Prof. Michael Birenbaum Quintero (Boston University)
Between Legibility and Alterity: Black Musical Self-Making in Multicultural Colombia
Traditional Colombian Pacific music has been recast as a touchstone for cultural difference through its mobilization by Afro-Colombian artists, activists, and intellectuals, as well as the Colombian state. Indeed, the credibility of black identity in Colombia has depended on a ‘politics of resemblance’ couching black cultural practices (including music) in terms recognizable as intelligible bearers of difference. With the 1991 adoption of Colombia’s multicultural Constitution, music from the country’s majority-black Pacific coast has been taken up as a resource for a variety of divergent, even contradictory agendas, including economic development, social amelioration, governance, and local activism. This paper traces these threads, examining both the broad historical conjunctures and institutional dispositions that have shaped the contours of ‘música del Pacífico’ and the lived texture of its being taken up by, worked on, or alienated from black Colombians themselves.
I suggest that even as the new prominence of black Pacific music breaks with a long history of marginality, the price for legitimizing black alterity has been its shoehorning into a frame that is beholden less to Afro-Colombian cultural and aesthetic particularities than to the formal and discursive categories that make these particularities legible to such outside interlocutors as consumers, granting agencies, cultural policy instantiations, and the like.
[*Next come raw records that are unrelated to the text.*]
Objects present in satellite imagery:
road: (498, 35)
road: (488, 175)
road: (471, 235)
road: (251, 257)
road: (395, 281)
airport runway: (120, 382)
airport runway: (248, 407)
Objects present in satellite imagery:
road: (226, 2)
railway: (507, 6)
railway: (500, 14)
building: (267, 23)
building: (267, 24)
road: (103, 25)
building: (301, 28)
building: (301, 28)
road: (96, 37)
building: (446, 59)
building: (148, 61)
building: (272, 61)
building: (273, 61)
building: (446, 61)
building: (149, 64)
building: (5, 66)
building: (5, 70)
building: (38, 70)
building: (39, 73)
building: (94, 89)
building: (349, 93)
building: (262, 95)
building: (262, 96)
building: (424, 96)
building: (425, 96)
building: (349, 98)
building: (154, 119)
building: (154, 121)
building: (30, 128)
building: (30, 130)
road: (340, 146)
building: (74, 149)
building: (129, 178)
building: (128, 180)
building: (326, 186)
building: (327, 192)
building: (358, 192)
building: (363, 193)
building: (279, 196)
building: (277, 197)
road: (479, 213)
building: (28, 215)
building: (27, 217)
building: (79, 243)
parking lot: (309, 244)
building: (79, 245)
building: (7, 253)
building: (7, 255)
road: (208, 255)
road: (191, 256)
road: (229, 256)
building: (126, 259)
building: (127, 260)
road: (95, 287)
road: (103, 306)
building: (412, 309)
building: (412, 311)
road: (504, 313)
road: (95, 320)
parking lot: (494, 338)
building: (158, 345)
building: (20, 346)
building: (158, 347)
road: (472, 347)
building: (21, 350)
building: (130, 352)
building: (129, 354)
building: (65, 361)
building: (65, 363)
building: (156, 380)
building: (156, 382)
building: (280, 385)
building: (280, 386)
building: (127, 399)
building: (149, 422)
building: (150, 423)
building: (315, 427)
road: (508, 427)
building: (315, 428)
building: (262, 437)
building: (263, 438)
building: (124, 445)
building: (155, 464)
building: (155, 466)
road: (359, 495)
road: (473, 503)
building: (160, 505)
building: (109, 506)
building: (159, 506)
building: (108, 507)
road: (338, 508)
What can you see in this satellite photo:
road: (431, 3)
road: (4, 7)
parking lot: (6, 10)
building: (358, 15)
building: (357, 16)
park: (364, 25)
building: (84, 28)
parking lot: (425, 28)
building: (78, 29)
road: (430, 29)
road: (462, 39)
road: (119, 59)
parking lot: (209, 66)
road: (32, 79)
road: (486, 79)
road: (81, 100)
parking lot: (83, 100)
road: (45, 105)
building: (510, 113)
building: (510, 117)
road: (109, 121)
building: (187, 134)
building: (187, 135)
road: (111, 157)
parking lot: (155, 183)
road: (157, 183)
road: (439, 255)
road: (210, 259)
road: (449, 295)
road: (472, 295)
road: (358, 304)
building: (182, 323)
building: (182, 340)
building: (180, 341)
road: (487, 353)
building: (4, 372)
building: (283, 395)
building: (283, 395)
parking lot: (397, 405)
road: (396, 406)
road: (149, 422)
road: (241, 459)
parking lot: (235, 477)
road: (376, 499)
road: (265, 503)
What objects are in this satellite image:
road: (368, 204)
If, as I argue, fluency in these kinds of reifying formal and discursive translations is a competency that not everyone possesses (or finds culturally or politically palatable), then the underlying political question is how the self-same legitimation of certain forms of black culture excludes that majority of black Colombians who are unwilling or unable to provide the particular combination of legibility and self-exoticization that neoliberal multiculturalism requires.
Michael Birenbaum Quintero is Associate Professor of Music and Chair of the Musicology & Ethnomusicology Department at Boston University. His work, mostly focusing on black Colombians, examines musical constructions of Blackness, state cultural policy and cultural politics, neoliberal multiculturalism, affective politics, black vernacular technology, musical circulation, violence and trauma, loudness, music streaming algorithms and the affect of late capitalism, Latinx/African-American interactions in Afro-Cuban religious music, and ritual soundscapes in Havana, New York City, and Ọ̀yọ̀ (Nigeria). His monograph Rites, Rights and Rhythms: A Genealogy of Musical Meaning in Colombia’s Black Pacific (Oxford UP, 2018) was awarded the 2020 Ruth Stone Prize by the Society for Ethnomusicology. He has directed a grassroots Afro-Colombian community music archive; designed cultural policy initiatives with the Colombian Ministry of Culture; performed traditional music and organized tours with Colombian musicians; and collaborated with the Afro-Colombian activist organization Proceso de Comunidades Negras and with Latinx, Black, socialist, and working-class organizers in the US.